**WHAT YOU ARE ASKED TO DO**:
Copy the text on JSON indentation starting at "When you reformat" and ending at "in the output.", swapping each "data structure" for "object tree".

Both are widely used. Two-space indentation dominates the JavaScript and TypeScript ecosystem, where npm's package.json files use 2 spaces by default and popular style guides recommend it. Four-space indentation is more common in Python and Java projects. There is no universal standard across all languages. The practical recommendation is to match the convention already established in your project rather than introducing a new one.
Yes, though they are unusual. JSON.stringify accepts any integer from 1 to 10 as the space argument. Python's json.dumps accepts any positive integer. Three-space indentation is valid but almost never used in practice. FixTools offers the three most common options: 2 spaces, 4 spaces, and tab. For other widths, use the browser console: JSON.stringify(JSON.parse(yourJson), null, 3) produces 3-space indented output.
When you reformat JSON in FixTools, the tool first parses the entire input into a JavaScript data structure using JSON.parse(). This step discards all existing whitespace because the parser treats it as insignificant. The data structure is then re-serialised from scratch using JSON.stringify() with your chosen indent setting. This means all existing indentation, extra blank lines, inconsistent spacing, and mismatched indent sizes in the input are completely replaced with uniform fresh indentation in the output.
Prettier reads .editorconfig as one input but its own .prettierrc takes precedence when both are present. If your .editorconfig says indent_size = 4 but a .prettierrc declares "tabWidth": 2, Prettier uses 2. Many teams hit this when adopting Prettier on top of an existing .editorconfig configuration without realising the override. The fix is to align the two files: set tabWidth and useTabs in .prettierrc to match the indent_size and indent_style in .editorconfig, or delete the conflicting setting from one of them. Run prettier --check on a sample file to confirm the result. CI failures from indentation drift almost always trace back to this precedence mismatch.

**SUPPLIED MATERIAL**:
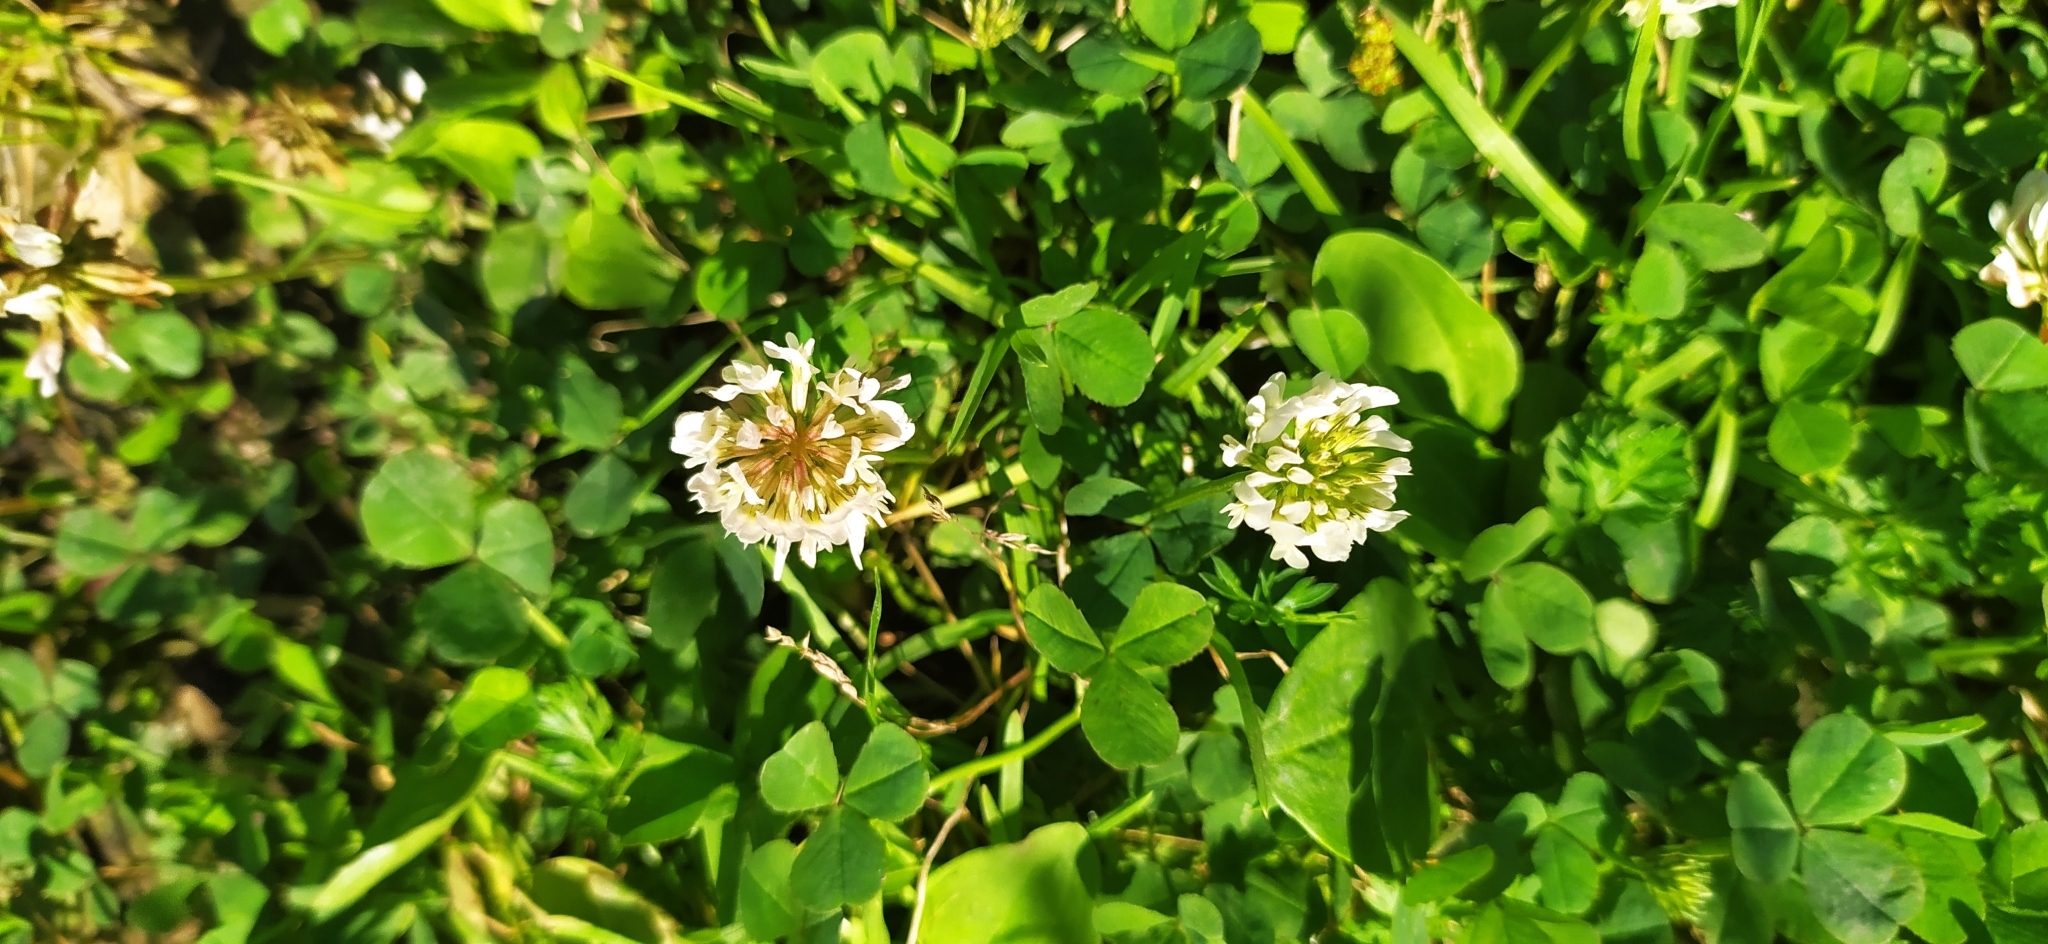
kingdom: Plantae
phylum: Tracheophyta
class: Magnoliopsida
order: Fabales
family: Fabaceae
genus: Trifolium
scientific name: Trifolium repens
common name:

**RESULT OF THE TASK**:
When you reformat JSON in FixTools, the tool first parses the entire input into a JavaScript object tree using JSON.parse(). This step discards all existing whitespace because the parser treats it as insignificant. The object tree is then re-serialised from scratch using JSON.stringify() with your chosen indent setting. This means all existing indentation, extra blank lines, inconsistent spacing, and mismatched indent sizes in the input are completely replaced with uniform fresh indentation in the output.